*** Reading text Section Begins ***
Examination Under Oath


An Arrow in the Quiver

 

Simply put, an examination under oath (EUO) is a very thorough and comprehensive inquiry with questions posed to and sworn answers elicited from an insured. It is a formal proceeding that can be required by an insurer during their review of an insured’s property insurance claim.    It is governed by the specific terms of the policy of insurance, which is a contract between the insurer and the insured.

The EUO requirement and its process are also supported by state statute.

It is conducted by the insurer’s representative (usually its counsel) in the presence of a court reporter. For over 100 years, the insurer’s right to conduct an examination under oath has been upheld and broadly defended.

While similar to a deposition, there are several important distinctions between the two proceedings:

  • Court rules of civil procedure governing depositions do not apply. Depositions may, by local or federal rules, have time limits; examinations under oath do not.
*** Reading text Section Ends ***
* **Activity list**:
a - List each party or person that the text on examinations under oath names as taking part in the proceeding or being present at it.
b - Continue the text on examinations under oath from the point where it ends.
*** Entries provided Section Begins ***
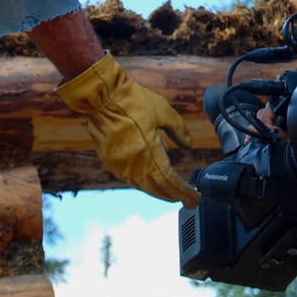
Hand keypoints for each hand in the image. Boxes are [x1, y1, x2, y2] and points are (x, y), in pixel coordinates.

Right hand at [56, 52, 199, 206]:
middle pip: (158, 189)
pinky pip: (131, 179)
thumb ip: (179, 131)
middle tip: (187, 200)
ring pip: (143, 186)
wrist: (102, 97)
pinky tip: (152, 179)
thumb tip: (190, 147)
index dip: (183, 192)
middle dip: (174, 196)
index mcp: (149, 154)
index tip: (194, 198)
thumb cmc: (133, 101)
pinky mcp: (110, 162)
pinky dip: (144, 183)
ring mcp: (120, 166)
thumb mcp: (163, 112)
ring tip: (172, 193)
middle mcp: (134, 165)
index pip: (170, 182)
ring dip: (159, 191)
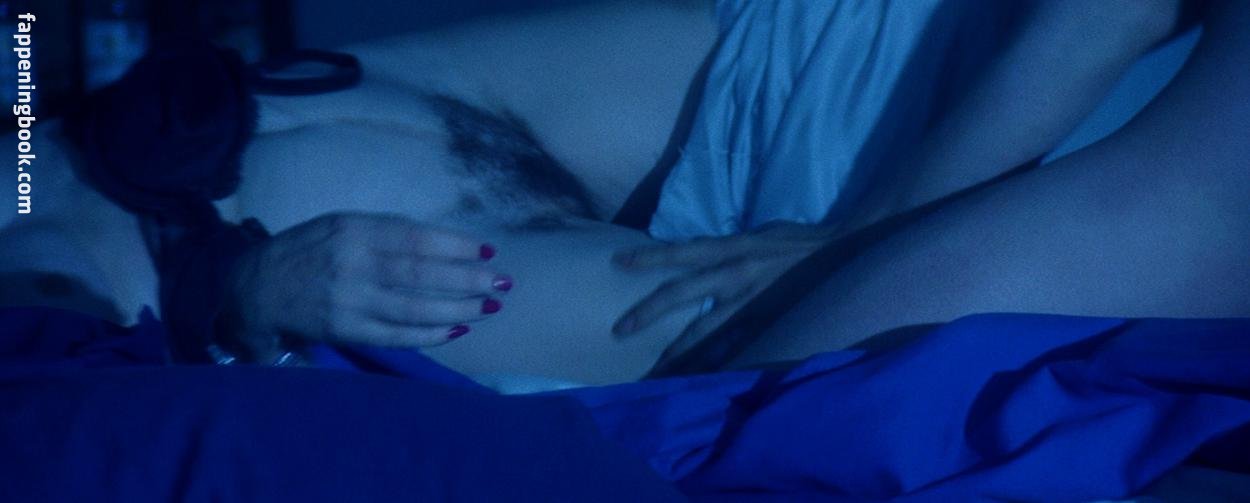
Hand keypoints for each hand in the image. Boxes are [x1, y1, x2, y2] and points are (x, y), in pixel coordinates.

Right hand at [224, 212, 511, 359]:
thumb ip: (385, 231)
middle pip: (422, 274)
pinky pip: (396, 336)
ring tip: (488, 307)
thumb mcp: (340, 225)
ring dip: (457, 309)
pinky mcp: (346, 330)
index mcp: (354, 230)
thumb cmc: (309, 250)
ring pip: (414, 309)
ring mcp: (350, 300)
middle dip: (468, 279)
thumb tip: (442, 244)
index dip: (456, 246)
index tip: (488, 251)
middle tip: (502, 283)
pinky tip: (456, 330)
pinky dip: (429, 335)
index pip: (416, 238)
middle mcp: (353, 264)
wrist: (257, 288)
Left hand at [610, 223, 832, 359]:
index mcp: (731, 247)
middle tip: (619, 330)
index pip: (680, 251)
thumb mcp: (756, 234)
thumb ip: (726, 248)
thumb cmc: (797, 241)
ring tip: (653, 371)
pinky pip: (733, 348)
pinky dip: (713, 364)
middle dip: (647, 312)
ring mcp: (750, 303)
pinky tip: (696, 380)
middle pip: (680, 293)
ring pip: (703, 331)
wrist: (843, 252)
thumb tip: (698, 256)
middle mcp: (735, 274)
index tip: (618, 262)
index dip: (648, 256)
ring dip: (676, 352)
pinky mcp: (766, 324)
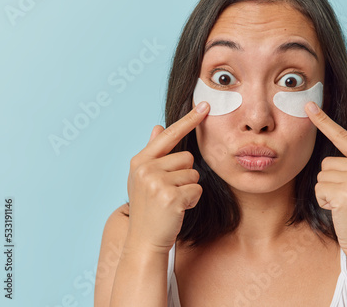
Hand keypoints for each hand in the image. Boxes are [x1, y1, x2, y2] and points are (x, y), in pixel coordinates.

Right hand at [125, 102, 209, 253]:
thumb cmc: (149, 208)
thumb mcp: (145, 178)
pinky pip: (197, 190)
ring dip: (189, 189)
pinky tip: (178, 209)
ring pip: (194, 174)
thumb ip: (153, 152)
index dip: (189, 120)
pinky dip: (193, 200)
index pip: (169, 135)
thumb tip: (157, 126)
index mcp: (140, 161)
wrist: (145, 240)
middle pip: (187, 158)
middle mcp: (145, 169)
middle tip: (170, 192)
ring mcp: (156, 182)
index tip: (205, 106)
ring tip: (173, 201)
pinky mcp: (170, 197)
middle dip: (185, 175)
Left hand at [305, 102, 346, 255]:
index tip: (308, 105)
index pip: (343, 137)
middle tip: (346, 197)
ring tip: (343, 204)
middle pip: (326, 162)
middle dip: (329, 180)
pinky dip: (324, 201)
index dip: (324, 121)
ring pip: (321, 176)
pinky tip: (338, 210)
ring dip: (326, 192)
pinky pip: (320, 190)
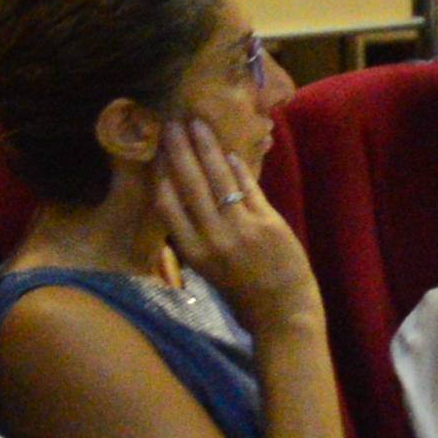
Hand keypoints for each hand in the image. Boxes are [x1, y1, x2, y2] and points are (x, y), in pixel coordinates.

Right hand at [150, 114, 315, 329]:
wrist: (281, 313)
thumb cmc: (242, 295)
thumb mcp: (209, 272)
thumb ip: (198, 238)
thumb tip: (186, 203)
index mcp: (192, 253)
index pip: (167, 205)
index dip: (160, 176)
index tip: (156, 153)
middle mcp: (212, 237)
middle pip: (190, 185)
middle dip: (180, 151)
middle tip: (172, 125)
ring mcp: (240, 228)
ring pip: (218, 179)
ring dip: (207, 148)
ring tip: (197, 124)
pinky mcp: (267, 222)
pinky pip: (247, 187)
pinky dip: (238, 167)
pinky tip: (229, 151)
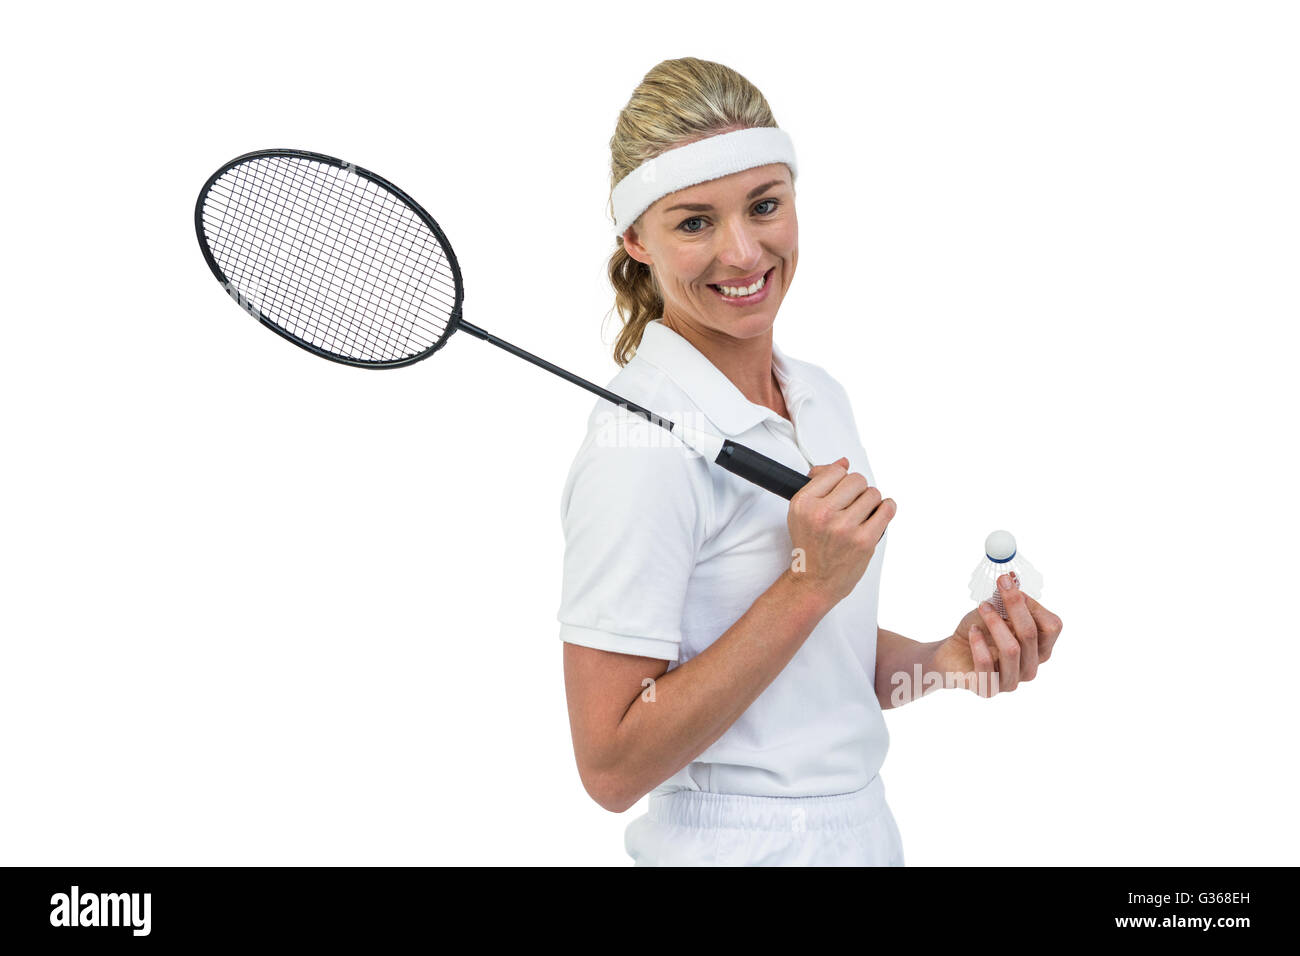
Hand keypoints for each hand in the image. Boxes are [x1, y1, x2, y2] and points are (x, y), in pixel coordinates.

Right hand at [786, 457, 895, 607]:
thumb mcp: (801, 511)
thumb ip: (819, 483)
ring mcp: (844, 528)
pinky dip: (886, 508)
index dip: (840, 478)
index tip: (840, 489)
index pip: (835, 471)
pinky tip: (878, 513)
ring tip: (862, 513)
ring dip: (870, 500)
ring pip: (873, 493)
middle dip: (857, 489)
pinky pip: (887, 509)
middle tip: (852, 503)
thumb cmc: (810, 546)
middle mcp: (822, 514)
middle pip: (856, 479)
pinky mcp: (864, 541)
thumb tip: (842, 462)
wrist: (815, 581)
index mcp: (804, 503)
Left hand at [931, 572, 1063, 697]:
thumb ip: (1006, 598)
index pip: (1052, 626)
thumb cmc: (979, 632)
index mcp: (1040, 648)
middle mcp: (1031, 666)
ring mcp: (1011, 681)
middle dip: (1015, 605)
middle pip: (1032, 634)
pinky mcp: (988, 689)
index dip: (1032, 604)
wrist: (950, 655)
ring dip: (996, 623)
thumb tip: (1011, 577)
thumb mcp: (994, 611)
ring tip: (982, 607)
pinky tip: (972, 631)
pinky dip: (978, 643)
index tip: (1009, 585)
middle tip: (999, 586)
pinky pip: (987, 666)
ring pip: (1012, 649)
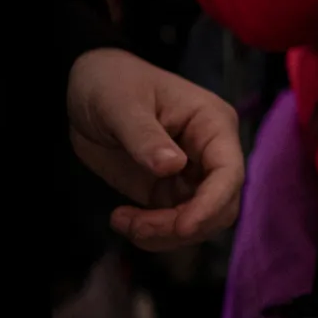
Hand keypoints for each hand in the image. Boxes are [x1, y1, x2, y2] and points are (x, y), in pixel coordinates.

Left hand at [68, 49, 243, 250]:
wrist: (89, 88)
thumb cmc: (110, 82)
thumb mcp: (120, 104)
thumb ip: (145, 135)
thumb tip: (173, 166)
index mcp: (212, 124)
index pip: (229, 172)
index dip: (212, 204)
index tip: (183, 227)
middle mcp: (211, 153)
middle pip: (221, 206)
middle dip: (184, 226)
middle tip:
*** Entries provided Section Ends ***
* **Set of answers**:
a - The insurer, the insured, the insurer's representative (usually its counsel), and a court reporter.

b -
  • While insureds may be represented by counsel at either proceeding, at an examination under oath, counsel is not generally permitted to participate by either asking questions or lodging objections/ complaints.
  • Absent good cause, a litigant deponent in a civil matter is seldom required to give more than one deposition. To the contrary, most property insurance policies provide that an insured shall submit to an EUO as often as reasonably required.
  • Testifying falsely at an EUO, may lead to a denial of a claim and the voiding of a policy; false testimony at a deposition may lead to a criminal charge of perjury.

There are several reasons why an examination under oath might be requested. The most benign reason is to allow the insurer to obtain all that it needs to know about the facts and circumstances of a claimed loss to determine its rights and obligations under its policy of insurance. Another positive reason is to investigate the possibility of subrogation against a third party, responsible for the damage.

There are also unpropitious reasons, such as the origin and /or the size of a loss, the claim is suspicious or questionable; there are indications of misrepresentations or fraud, either before or after the loss; there are issues of insurable interest or lack thereof; the possibility of an increase in hazard or a breach of warranty; and many more.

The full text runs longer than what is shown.